▶ _Data to process_:
--------------------------------
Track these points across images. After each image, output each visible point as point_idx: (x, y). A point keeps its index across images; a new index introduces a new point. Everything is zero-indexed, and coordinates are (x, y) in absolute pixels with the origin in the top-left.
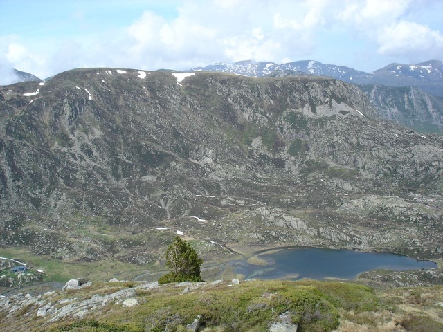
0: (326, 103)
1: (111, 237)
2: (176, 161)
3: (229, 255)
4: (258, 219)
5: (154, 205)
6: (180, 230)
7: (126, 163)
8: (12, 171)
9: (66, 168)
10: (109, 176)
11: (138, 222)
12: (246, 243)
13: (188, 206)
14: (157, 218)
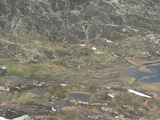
1: (50, 49)
3: (126, 65)
4: (148, 42)
5: (78, 30)
6: (94, 47)
10: (50, 9)
11: (67, 40)
12: (138, 57)
13: (100, 31)
14: (80, 38)
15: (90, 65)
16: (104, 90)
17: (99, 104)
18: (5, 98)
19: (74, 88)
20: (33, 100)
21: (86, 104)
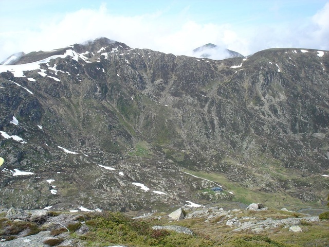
1: (285, 177)
5: (322, 157)
7: (302, 122)
8: (219, 120)
9: (257, 122)
10: (288, 130)
11: (307, 168)
14: (323, 167)
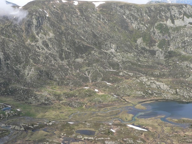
0: (181, 18)
1: (59, 92)
2: (95, 51)
3: (124, 103)
4: (141, 83)
5: (82, 75)
6: (97, 89)
7: (67, 52)
8: (4, 55)
9: (34, 54)
10: (58, 58)
11: (73, 84)
12: (134, 97)
13: (101, 76)
14: (84, 82)
15: (94, 105)
16: (107, 126)
17: (103, 138)
18: (20, 136)
19: (80, 125)
20: (45, 138)
21: (91, 139)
--------------------------------
▶ _Required work_:
Print the lines of the material exactly, beginning at the line that contains "15: (90, 65)" and stopping after the line that contains "9: (34, 54)", and leave out the picture markers.

▶ _Exercise solution_:
15: (90, 65)
16: (104, 90)
17: (99, 104)
18: (5, 98)
19: (74, 88)
20: (33, 100)
21: (86, 104)
1: (285, 177)
5: (322, 157)
7: (302, 122)
8: (219, 120)
9: (257, 122)
10: (288, 130)
11: (307, 168)
14: (323, 167)
0: (181, 18)
1: (59, 92)
2: (95, 51)
3: (124, 103)
4: (141, 83)
5: (82, 75)
6: (97, 89)
7: (67, 52)
8: (4, 55)
9: (34, 54)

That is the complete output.